Your answer must consist of every line from the data below that includes the word "symbol".

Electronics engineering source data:
- Opening Delimiter -

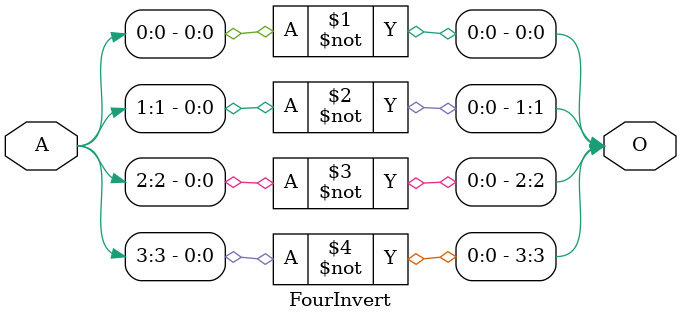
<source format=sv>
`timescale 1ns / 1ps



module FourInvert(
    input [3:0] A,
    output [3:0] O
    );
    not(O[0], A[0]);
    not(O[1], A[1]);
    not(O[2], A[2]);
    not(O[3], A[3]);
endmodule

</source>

- Closing Delimiter -
- Opening Delimiter -

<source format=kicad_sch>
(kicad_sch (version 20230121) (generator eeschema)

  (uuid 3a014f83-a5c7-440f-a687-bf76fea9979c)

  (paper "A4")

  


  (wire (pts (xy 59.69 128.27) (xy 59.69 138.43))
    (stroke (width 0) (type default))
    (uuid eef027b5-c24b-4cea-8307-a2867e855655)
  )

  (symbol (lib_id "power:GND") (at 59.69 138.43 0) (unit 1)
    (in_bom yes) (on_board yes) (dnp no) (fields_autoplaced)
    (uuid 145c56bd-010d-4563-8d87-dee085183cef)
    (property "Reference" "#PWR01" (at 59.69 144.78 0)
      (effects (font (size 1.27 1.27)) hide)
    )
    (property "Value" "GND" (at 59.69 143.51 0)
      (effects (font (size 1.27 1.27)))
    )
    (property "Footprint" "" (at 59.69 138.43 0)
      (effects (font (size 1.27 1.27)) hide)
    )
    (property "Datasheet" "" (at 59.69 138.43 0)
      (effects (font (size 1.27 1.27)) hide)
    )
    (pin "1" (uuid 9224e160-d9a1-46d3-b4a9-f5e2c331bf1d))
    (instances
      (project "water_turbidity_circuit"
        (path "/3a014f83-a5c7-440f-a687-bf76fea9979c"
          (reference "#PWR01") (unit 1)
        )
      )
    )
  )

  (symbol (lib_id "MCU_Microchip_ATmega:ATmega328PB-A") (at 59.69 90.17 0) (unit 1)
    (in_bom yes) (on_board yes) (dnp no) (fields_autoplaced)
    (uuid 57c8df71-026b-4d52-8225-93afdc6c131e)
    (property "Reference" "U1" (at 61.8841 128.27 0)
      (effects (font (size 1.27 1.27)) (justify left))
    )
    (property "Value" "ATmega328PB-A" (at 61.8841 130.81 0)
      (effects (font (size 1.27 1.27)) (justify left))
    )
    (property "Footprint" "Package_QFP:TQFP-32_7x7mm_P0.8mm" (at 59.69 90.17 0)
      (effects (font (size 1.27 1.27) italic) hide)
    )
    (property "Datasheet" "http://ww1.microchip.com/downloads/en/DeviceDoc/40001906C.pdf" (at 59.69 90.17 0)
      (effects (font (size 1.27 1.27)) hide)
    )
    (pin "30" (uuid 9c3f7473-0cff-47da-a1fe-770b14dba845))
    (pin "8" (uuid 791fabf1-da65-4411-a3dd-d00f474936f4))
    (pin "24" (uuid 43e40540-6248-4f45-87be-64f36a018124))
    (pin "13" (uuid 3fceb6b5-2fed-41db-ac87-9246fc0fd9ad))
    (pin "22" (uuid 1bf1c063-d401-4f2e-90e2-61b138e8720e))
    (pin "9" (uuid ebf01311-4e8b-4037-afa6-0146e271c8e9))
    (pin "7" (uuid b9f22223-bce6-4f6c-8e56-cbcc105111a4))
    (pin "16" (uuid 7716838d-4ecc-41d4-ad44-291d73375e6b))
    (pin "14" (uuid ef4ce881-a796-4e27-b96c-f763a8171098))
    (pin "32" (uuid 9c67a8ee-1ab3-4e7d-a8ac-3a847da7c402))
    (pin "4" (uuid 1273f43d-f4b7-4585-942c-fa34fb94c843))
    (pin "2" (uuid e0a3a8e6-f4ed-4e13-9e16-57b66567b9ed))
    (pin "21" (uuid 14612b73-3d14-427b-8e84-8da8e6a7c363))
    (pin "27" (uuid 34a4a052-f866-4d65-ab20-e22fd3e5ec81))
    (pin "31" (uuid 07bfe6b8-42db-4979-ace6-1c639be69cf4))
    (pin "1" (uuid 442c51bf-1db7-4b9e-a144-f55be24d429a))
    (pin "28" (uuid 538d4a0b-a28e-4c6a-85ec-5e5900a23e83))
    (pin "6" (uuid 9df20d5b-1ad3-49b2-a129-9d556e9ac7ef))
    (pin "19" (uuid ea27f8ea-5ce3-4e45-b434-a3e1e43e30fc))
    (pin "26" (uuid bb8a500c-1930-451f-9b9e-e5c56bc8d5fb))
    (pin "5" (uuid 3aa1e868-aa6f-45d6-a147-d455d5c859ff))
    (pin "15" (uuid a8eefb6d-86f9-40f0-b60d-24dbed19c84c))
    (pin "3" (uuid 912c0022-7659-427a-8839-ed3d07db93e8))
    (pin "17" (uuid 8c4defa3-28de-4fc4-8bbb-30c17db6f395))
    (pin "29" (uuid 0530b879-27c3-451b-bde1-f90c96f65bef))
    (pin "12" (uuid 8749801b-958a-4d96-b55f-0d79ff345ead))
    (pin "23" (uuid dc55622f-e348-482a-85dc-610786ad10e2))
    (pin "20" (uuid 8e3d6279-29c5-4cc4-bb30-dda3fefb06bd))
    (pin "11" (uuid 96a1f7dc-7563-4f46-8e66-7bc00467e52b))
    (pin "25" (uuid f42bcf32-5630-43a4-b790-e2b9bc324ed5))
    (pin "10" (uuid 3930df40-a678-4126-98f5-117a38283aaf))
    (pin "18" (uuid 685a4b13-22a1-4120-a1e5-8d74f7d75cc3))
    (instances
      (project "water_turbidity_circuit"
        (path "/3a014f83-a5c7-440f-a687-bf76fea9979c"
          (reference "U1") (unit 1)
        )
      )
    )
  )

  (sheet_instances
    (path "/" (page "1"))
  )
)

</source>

- Closing Delimiter -

THE COMPLETED TASK:
  (symbol (lib_id "power:GND") (at 59.69 138.43 0) (unit 1)
  (symbol (lib_id "MCU_Microchip_ATmega:ATmega328PB-A") (at 59.69 90.17 0) (unit 1)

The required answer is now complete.